I do have a pile of screenplays in my closet that I'm never going back to, because really, what's the point? My first script was awful, a comedy (well, it was supposed to be a comedy) about a kid who gets turned into a vampire at college. I made ALL the rookie script mistakes with that one.

A decade later, when Dimension (who I was reading for at the time) was casting around for a werewolf tale, I spent about 10 days page-1-rewriting that first script into a non-comic werewolf-on-campus horror tale that has some good things in it, though a third act in which all the characters were wolves fighting in the woods probably upped the budget without doing enough right.

(Dimension made "Cursed" instead, which was their mistake.)

My second script was the only straight drama I have ever written, basically a roadtrip with a geeky guy and the girl he likes. It wasn't very good, and I haven't even read it in forever. My third acript was about a guy who realizes that the family next door are demons who killing everyone in town one by one; there's some good third act stuff, but it takes way too long to get there. Then there was my Tooth Fairy script, which I always liked, though the funny first half works better than the more action-driven second half.

There were also a couple of scripts I abandoned midway, when I realized that they weren't working and that I just didn't care enough about them to make them so.

I also did index cards for a raunchy teen comedy that maybe I'll write someday, while I have a few other good ideas noodling around in the back of my brain, gaining form.

So that's my screenwriting life. Some scripts that people have liked, a period around 5 years ago when I briefly had a manager and almost had an agent, and way too much of my own excuses, like "I'm too buried in reading to think about my own writing".

Which I really can't let be an excuse any more.

9 Comments:

At 9:47 AM, Anonymous Anonymous said...

Bravo.

 
At 9:48 AM, Blogger MaryAn Batchellor said...

You can always call on me to give you a free read with unqualified comments that won't help you a bit. But then, really, what is the point?

 
At 11:26 AM, Blogger Fun Joel said...

Yeah, seems like this is the time to get some serious writing done. Seems like a lot of us are using this "down time" for that purpose.
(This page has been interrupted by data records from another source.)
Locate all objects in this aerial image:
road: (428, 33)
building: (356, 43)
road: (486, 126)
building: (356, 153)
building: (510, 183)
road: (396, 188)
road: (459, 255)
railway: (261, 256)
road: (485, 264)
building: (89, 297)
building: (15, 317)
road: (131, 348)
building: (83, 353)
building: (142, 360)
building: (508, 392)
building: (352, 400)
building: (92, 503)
Looking forward to hearing the great things coming along down the pike!

 
At 6:08 PM, Anonymous Anonymous said...

Stay in the fight, you only lose when you stop trying, or die, but if you died you'd probably have bigger problems to worry about. Like finding Whoopi Goldberg and a clay spinning wheel.

 
At 8:24 PM, Blogger Patrick J. Rodio said...

Well, you've certainly helped shape my scripts, so I'm sure you can get your own up and running!

 
At 9:56 PM, Blogger Konrad West said...

Glad to know I'm not the only one who's getting stuck into a good lot of writing over the break.

PS: Please, please post a page of your first ever script.

 
At 10:50 PM, Blogger Scott the Reader said...

I have no idea how to do that cool page-posting bit. Plus my first script was written on an electronic typewriter, so I'd have to physically retype it in anyway.

So you'll have to settle for my assurances that it really sucked.

 
At 11:49 AM, Blogger mernitman said...

That's a lot of interesting irons on the fire... I'll admit I'm kind of intrigued by the "dirty and violent" horror script that was "not like you at all" and needed to be written after midnight-- sounds like there's something in there (i.e. you) that wants out, and often those end up being the best (or most interesting, lead-to-who-knows-what) sort of projects...

 
At 7:42 AM, Blogger Mark said...

As "they" say the first ten are practice.

Happy writing Scott and good luck in the New Year.